Mike Haertel and I realized that replay was a dynamically unstable system as soon as we were introduced to the concept
of replay, by Sager at Upton at the beginning of Willamette 1994-1996. The concept of transitive closure to suppress
replay was the obvious next step. We explored concepts such as bitmasks attached to older instructions indicating what
younger instructions might need to be canceled on a replay, and vice versa.

Complete transitive closure is best suited to bitmask schedulers, because of the high fan-out.

Incomplete transitive closure is another possibility: rather than indicating all children, or all ancestors, one might
indicate, for example, the next N descendants. Indicating children can be done by iterating through the scheduler,
whereas indicating ancestors tends to be best suited to CAMing.

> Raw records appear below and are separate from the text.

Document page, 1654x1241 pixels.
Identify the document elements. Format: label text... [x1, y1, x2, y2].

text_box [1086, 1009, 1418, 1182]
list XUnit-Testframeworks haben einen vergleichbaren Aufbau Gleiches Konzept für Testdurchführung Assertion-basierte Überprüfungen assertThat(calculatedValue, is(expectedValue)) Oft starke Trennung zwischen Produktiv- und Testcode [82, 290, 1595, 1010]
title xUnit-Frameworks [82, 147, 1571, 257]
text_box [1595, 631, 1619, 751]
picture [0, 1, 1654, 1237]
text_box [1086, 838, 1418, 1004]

Instantaneous transitive closure cancellation is not necessary. It is only necessary that the cancellation wavefront
propagate faster than the true execution wavefront. As mentioned above, listing N children or other descendants,
compared to a smaller number M of immediate children. Particularly suited to schedulers of limited fan-out. Indeed,
one might have a fixed size list of N children, and use any excess N-M for grandchildren, etc. In case the number of
immediate descendants is too small, overflow lists, possibly with a different, flattened, dependency structure for
cancellations.

Some have observed that not making any special efforts to propagate the cancellation wave faster is usually okay: so
long as the cancellation wave does not take cache misses.

We might arrange for all of the cancellation wave operations to be unit latency, lower than true computation.

It may be desirable to place the cancellation propagation in a different scheduler - aka a recovery scheduler.

Hybrid systems, with bitmask transitive closure in an inner scheduler and tag oriented iterative cancellation in an
outer scheduler, is a possibility.


My (Glew's) multistar paper microarchitecture,
http://docs.google.com/fileview?id=0B5qTWL2s3LcQZDIyZDVmN2EtYjY4MC00YjU2LWE4ZGMtYzk2MmU4M2U2NDQ5&hl=en,
designed August 2004, disclosed in patent applications
United States Patent Application 20070083735
Glew; Andrew Forsyth,
Hierarchical processor
Filed: August 29, 2005
describe replay schedulers and anti-schedulers with partial transitive closure.

This was not claimed as novel in this patent application because
transitive closure was already understood to be well-known.